Une question reste en suspend quant à la valeur rétroactive de la norme constitutionnelle. Si, comme la raison l’impose, une norme constitutionnelle doit s’appliquer en tout domaine ; la Charte de l’environnement peut s’imposer à toutes les lois antérieures à sa promulgation.

Cette perspective peut révolutionner le droit de l’environnement. Il est impossible de citer toutes les lois antérieures à 2004 susceptibles d’aller à l’encontre des principes défendus par la Charte.

 

3. La Charte de l’environnement et le contrôle de conventionalité.

L’une des questions majeures réside dans l’application des conventions internationales et des directives communautaires.

La question prioritaire de constitutionnalité ne vise que les droits et libertés contenus dans la Constitution. Il est donc impossible de saisir le Conseil si une loi est contraire à une convention internationale.

Cependant, les directives européennes transposées en droit interne sous forme de loi peuvent faire l’objet d’un contrôle de constitutionnalité du fait de cette nouvelle procédure.

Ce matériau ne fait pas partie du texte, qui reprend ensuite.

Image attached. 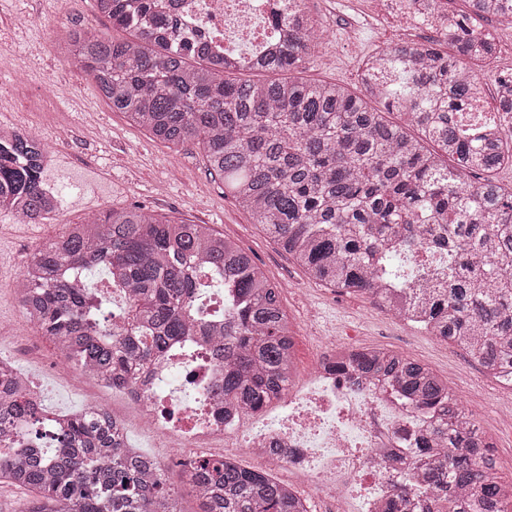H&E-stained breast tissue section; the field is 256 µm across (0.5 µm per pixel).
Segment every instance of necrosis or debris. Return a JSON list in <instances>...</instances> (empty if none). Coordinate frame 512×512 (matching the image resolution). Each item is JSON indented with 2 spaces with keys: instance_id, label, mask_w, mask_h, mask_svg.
I'll list each match as a JSON object with an SVG mask.
<instances>
[{
  "instance_id": "necrosis-or-debris-1",
  "label": "necrosis or debris",
  "mask_w": 512,
  "mask_h": 512,
  "mask_svg": "<svg viewBox=\"0 0 512 512\" xmlns=\"http://www.w3.org/2000/svg\"><path fill=\"white\" fill-rule=\"evenodd\" d=\"M157 13L178 11L186 37L206 34L219 51L248 43L266 53L288 18V0H155ZM224 370L208 336H183L155 356L140 377L136 422L151 447L175 449L183 461L236 448L277 478H293L340 499L354 512H380L394 490L392 456L411 459L416 436L432 422L395 391L346 383L335 367H315L289 385L267 426L243 435L226 414Z\"/></svg>"
}]
</instances>
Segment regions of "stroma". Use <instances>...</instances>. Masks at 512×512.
Segmentation results:
<instances>
[{"mask_svg":"<svg viewBox=\"0 0 512 512\" xmlns=\"http://www.w3.org/2000/svg\"><path fill=\"white\" fill-rule=\"evenodd\" d=\"M321 19L324 33L314 61L302 72L312 82H336L360 91L362 62L389 45L392 20L378 0H307ZM38 4L43 19H54L60 0H0V55L13 57L15 70L0 71V127L8 126L26 101L15 91L18 81L50 89L66 109V130L44 129L42 139L53 153L43 172L64 196L63 209L50 224H18L0 211V272L16 280L32 249L85 218L112 208L140 206L148 212L211 225L254 257L271 280L282 283V307L295 333L294 377L305 380L316 361L311 333L334 337L358 348H384L409 356L448 377L460 405L471 413L494 445L495 473L512 480V390L495 384L456 344L441 342L419 326L395 319L361 295H345L310 281L288 255L253 224L250 215L225 196L221 182L207 171L198 145L170 148L112 111L92 77L67 67L63 50L44 51L41 27L10 30L8 19ZM317 310L307 324V306ZM0 354L31 370L45 390V403L56 406L66 391L78 395L80 384L60 377L42 363L35 345H11L0 338ZM150 454L165 469L184 512H200V503L182 475L171 448Z\"/></svg>","mask_w":512,"mask_h":512,"instance_id":"35a3bbf8","label":"stroma"}]
</instances>
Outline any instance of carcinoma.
I'll return each mask as SVG.
<instances>
[{"mask_svg": "<svg viewBox=\"0 0 512 512\" xmlns=\"http://www.w3.org/2000/svg\"><path fill=\"white\" fill-rule=\"evenodd\" d=\"M118 39L85 28L63 33L68 59L89 73L112 110L170 146L196 143L207 170L312 281L391 307L412 288L396 257L425 250L447 261L448 288L432 291L424 323L465 350L504 385L512 380V190L497 180L512 166V137L491 124L471 128L461 113L486 108L476 71L497 45L484 22L512 26V0H465L468 12L432 42L388 46L363 62L366 97L310 82L318 24L297 10L288 34L255 64L181 42L176 17H153V0H95ZM389 65L385 85L367 76ZM241 72L281 73L235 82ZM382 99L386 112L368 103ZM496 111L512 114V76L497 79ZM397 113L393 123L385 113ZM45 146L32 134L0 130V210L44 224L62 209L43 192ZM105 268L131 295L128 326L113 337L102 300L68 272ZM221 288L223 321L200 316L204 294ZM39 332L66 358L112 387L132 385L176 337H213L224 367V401L254 412L288 388L294 339L270 280L233 240L208 224L159 218L141 207L99 213L37 245L16 286ZM345 379L383 381L436 417L411 468L396 473L384 512H512V483L494 473L492 445L428 366L381 348L351 349L336 362ZM30 402L0 396V484L24 488L18 512H183L166 474L126 448L123 429L74 415L66 448L43 459L26 452L39 437L16 439ZM184 474L202 512H307L306 502L267 472L234 460L198 457Z\"/></svg>", "mask_w": 512, "mask_h": 512, "instance_id": "1", "label": "carcinoma"}]
</instances>
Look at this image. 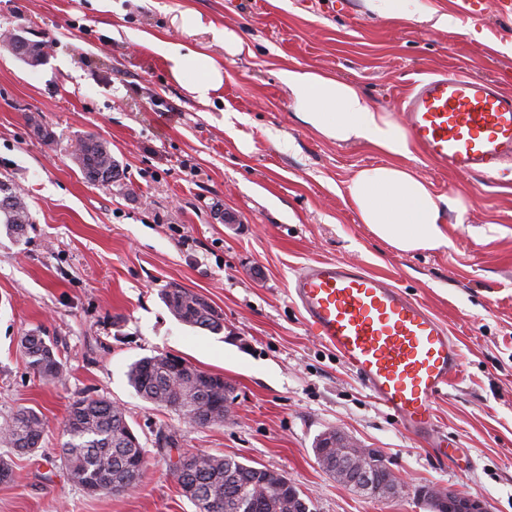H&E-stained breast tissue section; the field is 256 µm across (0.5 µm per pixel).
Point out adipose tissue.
<instances>
[{
    "label": "adipose tissue",
    "mask_w": 512,
    "mask_h": 512,
    "mask_svg": "<svg viewBox=\"0 0 512 512\" xmlns=\"http://www.w3.org/2000/svg\"><path fill=\"white\" fill-rule=\"evenodd\" d=\"M374 15L392 20L431 23L440 31L454 30L447 14L420 9L419 0H364ZM190 35L207 39L208 51L155 41L173 80L200 103H208L224 86V67L210 48L241 55L250 44L235 32L185 10L171 19ZM299 121L321 136L339 143L363 145L387 158L384 165L357 170L347 184V203L361 223L400 252L435 251L450 244L448 212L463 214L460 197L434 192L417 175L413 138L391 112L377 108L367 94L349 81L310 66L295 64L281 70Z\"/></svg>",
    "instance_id": "ef3b65f1"
}]
</instances>
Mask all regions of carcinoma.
Instances as JSON below:
<instances>
[{"instance_id":"carcinoma-1","label":"carcinoma","mask_w":512,"mask_h":512,"mask_svg":"<svg viewBox=\"0 0 512 512\" xmlns=\"http://www.w3.org/2000/svg\"><path fill=\"white\" fill-rule=\"evenodd\" d=\"M90 184L112 185L125 178L111 150L95 136L79 138L74 156ZM0 217L6 229L20 234L28 223L27 204L5 194L0 182ZM163 300L181 323L219 333L224 315L202 296L179 286L166 288ZM27 363L38 376L55 380L64 365L37 332L21 340ZM128 379L136 393L159 407L169 408L188 422L208 427L224 423V377L192 364L176 363L168 356L141 358L130 365ZM44 431L41 417L22 408L0 426V443L21 453L40 447ZM131 427L123 410L105 400L78 398L70 405L64 425L66 440L60 458L72 482L90 493L128 489L139 480L148 463L145 446H132ZM275 471L255 467L224 455H198L194 470L178 482L195 512H241V504L257 497L256 512H309L297 488L273 489Z\"/></svg>"}]
</instances>
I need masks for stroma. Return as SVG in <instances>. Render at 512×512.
Masks as SVG:
<instances>
[{
  "instance_id": "stroma-1",
  "label": "stroma",
  "mask_w": 512,
  "mask_h": 512,
  "mask_svg": "<svg viewBox=\"0 0 512 512\" xmlns=\"http://www.w3.org/2000/svg\"><path fill=\"white\" fill-rule=\"evenodd\" d=\"M455 33L391 21L363 0H0V35L44 46L30 65L0 47V182L29 212L22 235L0 224V423L18 409L44 423L38 452L0 445L16 477L0 482V512H195L173 475L186 453L218 454L286 475L310 512H427L418 491L439 486L512 512V167L475 180L418 156L429 187L468 204L451 244L403 253L376 238L345 201L362 167L385 164L363 146L323 138L295 116L279 79L293 63L347 79L402 117L414 80L457 68L512 93V11L502 0H422ZM202 13L247 40L224 56V87L201 104L139 35L200 49L172 26ZM106 142L125 186L86 182L79 137ZM341 259L387 278L446 324L458 379L434 409L454 440L441 458L388 415L335 349L305 326L288 293L296 270ZM179 285L224 315L214 334L174 318L161 292ZM41 330L65 363L41 380L20 339ZM171 354L223 376L233 410L198 427L142 399L127 372ZM121 406L149 447L139 487L88 494L55 455L70 404ZM173 446L154 447L157 431ZM334 431L389 460L401 487L356 492L319 464Z\"/></svg>"
}]
</instances>
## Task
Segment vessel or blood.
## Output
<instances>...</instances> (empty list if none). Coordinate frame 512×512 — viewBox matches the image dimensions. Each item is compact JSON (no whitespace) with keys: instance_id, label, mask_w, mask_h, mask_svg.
<instances>
[{"instance_id":"1","label":"vessel or blood","mask_w":512,"mask_h":512,"mask_svg":"<svg viewBox=\"0 0 512 512\" xmlns=\"http://www.w3.org/2000/svg\"><path fill=\"white\" fill-rule=\"evenodd\" d=\"M405 120L439 167L488 178L512 160V95L458 68L415 81ZM289 292L308 328L332 346L378 404L413 436L448 452L434 403L460 372L448 328L400 288L340 260L300 268Z\"/></svg>"}]
</instances>
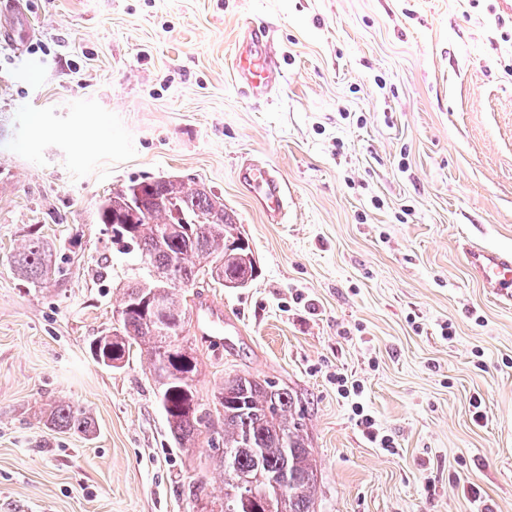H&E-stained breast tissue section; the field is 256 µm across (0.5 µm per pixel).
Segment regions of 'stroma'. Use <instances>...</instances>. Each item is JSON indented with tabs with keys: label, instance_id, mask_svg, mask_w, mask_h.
<instances>
[{
	"label": "stroma",
	"instance_id": "obj_1",
	"mask_svg": "<svg viewBox=\"0 0 512 512\" xmlns=\"http://www.w3.org/2000/svg\"><path fill=\"white\" fill-rule=\"evenodd\" d=\"M37 33L0 45V512H196L146 357L115 370L89 341L139 270L97 221L112 191L175 176L232 210L258 276L199 285L232 318L198 344L196 386L251 374L291 388L321 473L316 512H512V303L464 247L512 250V44L497 0H25ZM268 22L270 98L233 66ZM287 184L271 222L238 179ZM64 276L10 265L29 231ZM395 446L357 427L334 379ZM92 439L46 429L51 401ZM483 420H475V411ZM363 385L358 380H350L347 375L342 373L336 375V390L339 395L345 399L351 398V408L355 416H357V425L362 427L363 433L380 448H394L393 440L388 435H381L376 427L375 420L369 414L364 413L362 403L356 401L363 393ZM48 406L40 412L46 428L56 432L81 434L86 438L95 434L94 422L81 406L72 403H58Z\"/></svg>",
	"mask_w": 512,
	"mask_h": 512
}]
</instances>
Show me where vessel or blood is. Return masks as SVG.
Segmentation results:
<instances>
[{
    "label": "vessel or blood",
    "mask_w": 512,
    "mask_h": 512,
    "mask_svg": "<svg viewBox=\"0 0 512 512\" xmlns=\"http://www.w3.org/2000/svg\"><path fill=\"white\" fill-rule=\"evenodd\" d=\"M21 0H7L0 6V42L23 50L32 37V25ZM271 40L266 24L259 19L246 23L240 46L235 55L236 69L247 90L256 97L272 96L281 83V71L276 58L265 55ZM240 182L270 216L278 217L288 187L269 169L253 162H244L238 172ZM468 264L483 283L497 296L512 300V251L495 248H470L465 252Z\"/></svg>",
    "instance_id": "obj_1"
}]
</instances>
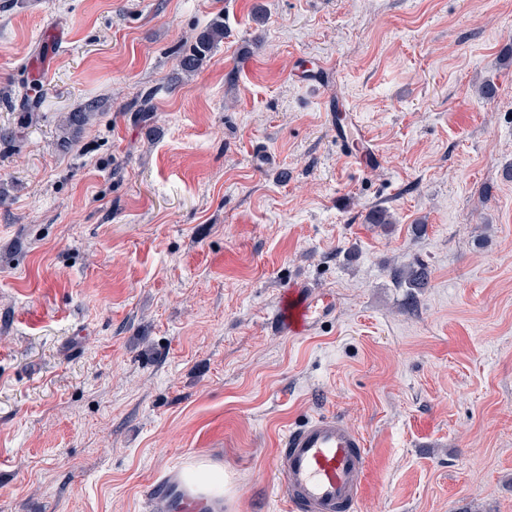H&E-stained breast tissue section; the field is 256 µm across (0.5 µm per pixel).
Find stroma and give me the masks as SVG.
<instances>
[{
    "label": "stroma",
    "mask_w": 512,
    "mask_h": 512,
    "mask_svg": "<svg viewBox=\"0 0 512 512\" xmlns=\"http://www.w3.org/2000/svg\"><path fill=\"white\" fill-rule=\"evenodd\" d=\"M30 102L0 144V512H164L200 463L221 512H282L275 449L321 412L366 439L359 512H512V0H0V129ZM296 282L330 302L303 336L272 327ZM224 39V20L217 17L210 26L200 33L195 45L189 53L179 57L178 65L187 74H194L200 70L214 47ZM94 102L78 107L61 118L58 125V145L67 149L96 116ZM344 117L345 119L336 121V144L354 164L362 168L378 165L381 154L372 143L357 113L349 112ZM150 497L160 500L167 512H195L202 506L191 488L172 480L156 482L150 490Z\"/></svg>",
    "instance_id": "obj_1"
}]
</instances>
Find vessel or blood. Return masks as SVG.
Masks as SVG:
<instances>
[{
    "label": "vessel or blood",
    "mask_w": 512,
    "mask_h": 512,
    "mask_svg": "<svg viewBox=\"0 0 512 512\" xmlns=\"http://www.w3.org/2000/svg\"><path fill=\"white\" fill-rule=\"evenodd\" d=\"M337 145L354 164L378 165L381 154L356 113L337 121ZM281 330L306 335L315 319L329 309L322 295L295 285L282 296ZM368 464L364 436L332 413H323L289 429L277 451L276 468L290 512H358ZM151 498L160 500L166 512H199L201 503L188 486L172 481L156 482Z\"/></svg>",
    "instance_id": "vessel-or-blood-1"
}]
</instances>
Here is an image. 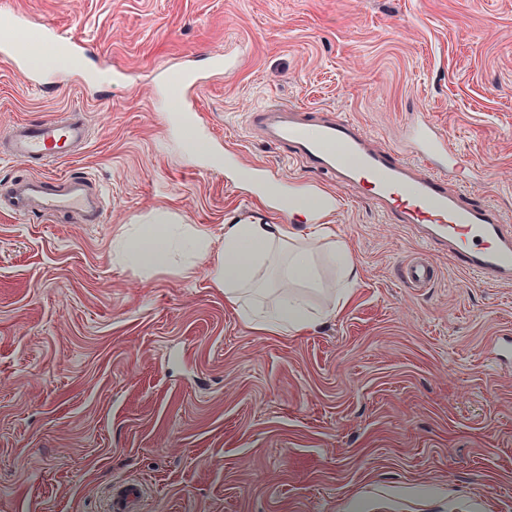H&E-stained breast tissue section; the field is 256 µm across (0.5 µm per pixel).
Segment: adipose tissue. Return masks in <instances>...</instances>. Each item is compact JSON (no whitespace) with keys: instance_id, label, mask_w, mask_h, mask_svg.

Cette démarche paraît ne faire obstacle à aucun principe dans la mesure où la fiction juridique contemporaine place encore la Constitution au-dessus des conventions internationales et des normes communautaires.

 

III. Les difficultés juridiques et institutionnelles.

Certaines interrogations subsistent quant à l’efficience de ce contrôle.

La première crainte est d’ordre exégétique. En effet, le Conseil Constitutionnel ne peut être saisi qu’à l’aune d’un droit ou d’une liberté. Les « principes » tels ceux définis dans la Charte ne sont pas des droits stricto sensu. Il est possible que le Conseil Constitutionnel se déclare incompétent pour invoquer la Charte. Cette hypothèse semble cependant peu réaliste.

L’un des problèmes majeurs pourrait bien être le contrôle préalable des juridictions suprêmes. Le Conseil d’Etat pourrait éventuellement pratiquer cette même appréciation stricto sensu afin de ne pas renvoyer certaines lois devant le Conseil Constitutionnel.

Tel pourrait être le sort d’une saisine visant une loi relative à une transposition interne d’une directive communautaire contraire à la Charte de l’environnement.

Comme nous l’avons rappelé précédemment, la conscience politique est la potesta absoluta qui guide le juge constitutionnel. Le travail du praticien du droit devra donc introduire avec constance la conscience écologique et l’idée d’un développement durable comme droit et comme liberté pour parvenir à des décisions du Conseil Constitutionnel en accord avec les idées défendues par la Charte de l’environnement.